MAHKEMESİ :İş Mahkemesi
Davacı, murisinin iş kazası sonucu ölümünden doğan maddi ve manevi tazminatın ödetilmesine karar verilmesini istemiştir.
Mahkeme ilamında belirtildiği şekilde, isteğin kısmen kabulüne karar vermiştir.
Hükmün, davalı vekili tarafından temyiz edilmesi üzerine temyiz isteğinin süresinde olduğu anlaşıldıktan ve Tetkik Hakimi ... tarafından düzenlenen raporla dosyadaki kağıtlar okunduktan sonra işin gereği düşünüldü ve aşağıdaki karar tesbit edildi.
K A R A R
Dava, davacıların murisinin iş kazası sonucu ölümü nedeniyle uğramış oldukları maddi ve manevi zararlarının giderilmesi istemine ilişkindir.
Mahkemece istemin kısmen kabulüne karar verilmiştir
Dosyadaki kayıt ve belgelerden, davacılar murisi işçi ... 5.6.2006 tarihinde davalının kurucu ortağı ve yönetim kurulu başkanı olduğu ... Prefabrike Yapı Elemanları Turizm Sanayi ve Ticaret Anonim Şirketinde meydana gelen iş kazasında öldüğü, mahkemece iş güvenliği uzmanlarından oluşan bilirkişilerden alınan kusur raporunda şirketin Yönetim Kurulu Başkanı olan davalının işveren vekili olduğu, bu görevinin gereği olarak işyerinde iş güvenliği önlemlerinin alınmasında ve aldırılmasında yetkili kişi olduğu halde gerekli otorite ve dsiplini tesis etmediği gerekçesiyle % 10 oranında, işletme şefi olan ... işveren vekili olması ve işyerinde gerekli güvenlik önlemlerini almaması nedeniyle %10, beton bölümü sorumlusu olan ... işveren vekili olması ve beton bölümünde gerekli güvenlik önlemlerini almaması nedeniyle %10, traktörü kullanan ... %10, kazalıya %30, dava dışı işveren şirkete %30 oranında kusur izafe edildiği davalının da sanıkları arasında bulunduğu taksirle ölüme neden olmak suçundan Menemen 1. Asliye Ceza Mahkemesinin 2006/680 Esas sayılı dosyasında görülen ceza davasında alınan birinci kusur raporunda şirket ve çalışanlarının asli kusurlu, ölenin ise tali kusurlu kabul edildiği, iş güvenliği uzmanlarından alınan ikinci kusur raporunda ise ölenin asli kusurlu, davalının ise kusurlu bulunmayarak diğer 3 çalışan sanığın tali kusurlu sayıldığı, sözkonusu davanın yeniden kusur raporu aldırılmak üzere talimat mahkemesine gönderilmiş olduğu anlaşılmaktadır.
Türk Medeni Yasası’nın 50. maddesinde tüzel kişilerin organlarının hukuki işlemleri ve diğer bütün fiilleriyle tüzel kişiyi borç altına sokacağı, organların kusurlarından dolayı ayrıca kişisel olarak sorumlu olacakları bildirilmiştir.
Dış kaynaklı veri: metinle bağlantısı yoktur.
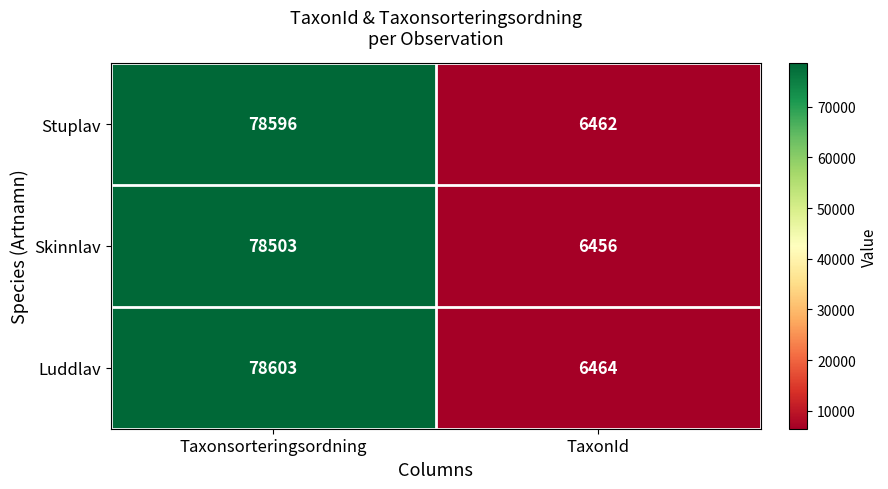

Rank the series at Taxonsorteringsordning from lowest to highest value.

Skinnlav, Stuplav, Luddlav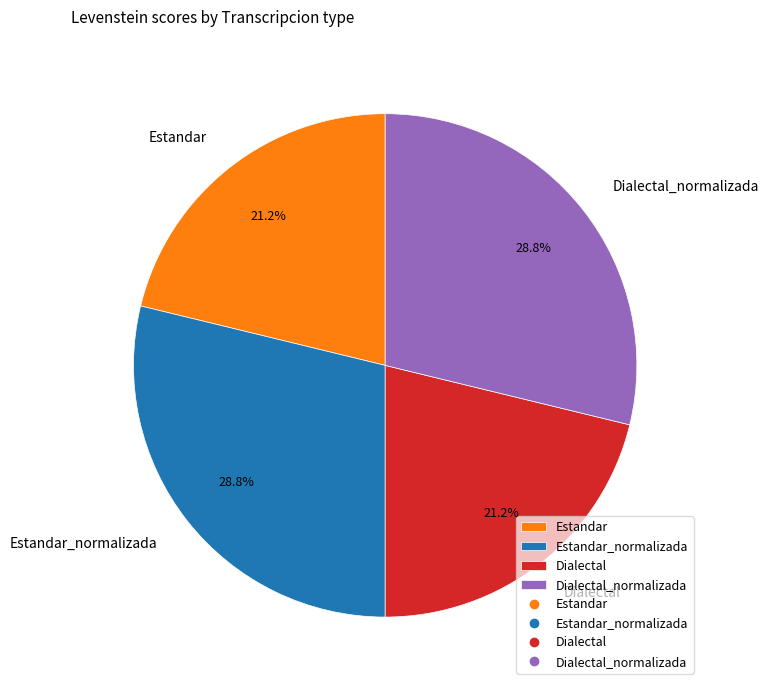

What is the total percentage of Dialectal_normalizada and Estandar_normalizada?

57.6%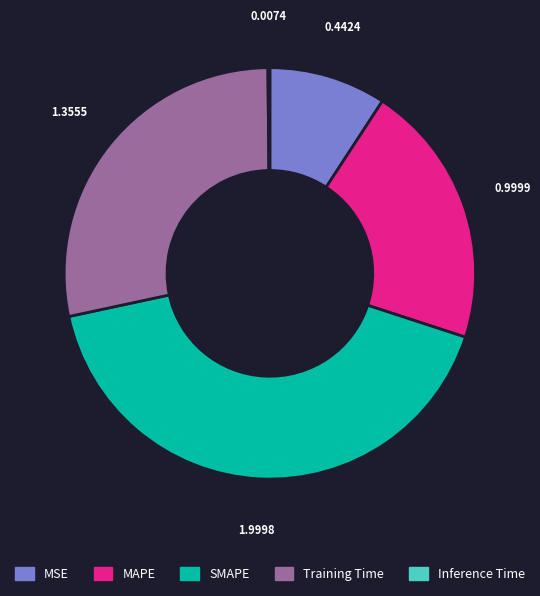

Between MAPE and SMAPE, which is larger?

SMAPE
Tüzel kişilerin borçlarından ötürü organlarının veya temsilcilerinin kişisel kusurları dışında şahsen sorumlu olacaklarına dair bir yasal düzenleme bulunmadığından somut olayda da davalı ... davalı şirketin Yönetim Kurulu Başkanı olup işyerinde gerekli güvenlik tedbirlerini alması ve işin yürütümünün sağlanması için bir işletme şefi ve kazanın cereyan ettiği bölümde de bir sorumlu görevli bulundurup çalıştırdığından bu davalının kişisel olarak işyerinde iş güvenliği tedbirlerini almadığı gerekçesiyle kusurlu sayılıp %10 oranında kusur izafe edilip davacıların oluşan maddi ve manevi zararından sorumlu tutulmuş olması hatalı olmuştur. Borçlar Yasası’nın 53. maddesine göre hukuk hakimi kusur olup olmadığına karar vermek için ceza hukukunun sorumluluğa dair hükümleri ile bağlı değildir. Ancak ceza mahkemesinin mahkumiyet kararındaki fiilin hukuka aykırılığını ve illiyet bağını saptayan maddi olaya ilişkin kabul, hukuk hakimini de bağlar. Ceza davasında bu davalıya meydana gelen iş kazasında % 10 oranında kusur izafe edildiğinden, artık ceza davasının sonucunun beklenerek iş kazası ile sonuçlanan olaydan dolayı mahkum olması durumunda, Borçlar Yasası’nın 53. maddesine göre sorumlu tutulmalıdır.
Yapılacak iş; davalı hakkındaki taksirle ölüme neden olmak suçundan dolayı görülmekte olan ceza davasının neticesi beklenerek bu hususun bekletici (ön) mesele yapılmak suretiyle sonucuna göre karar vermekten ibarettir.
Mahkemece bu maddi ve hukuki olgular gözetilmeksizin yazılı şekilde hüküm kurulmuş olması usul ve yasaya aykırı olup bozma nedenidir.
O halde, davalı vekilinin bu yönleri amaçlayan temyiz itirazları kabul edilmeli ve hüküm bozulmalıdır.
SONUÇ: Hükmün yukarıda açıklanan nedenlerle BOZULMASINA, bozma nedenine göre davalı vekilinin diğer temyiz itirazlarının incelenmesine şimdilik yer olmadığına, temyiz harcının istek halinde davalıya iadesine, 08.03.2011 gününde oybirliğiyle karar verildi.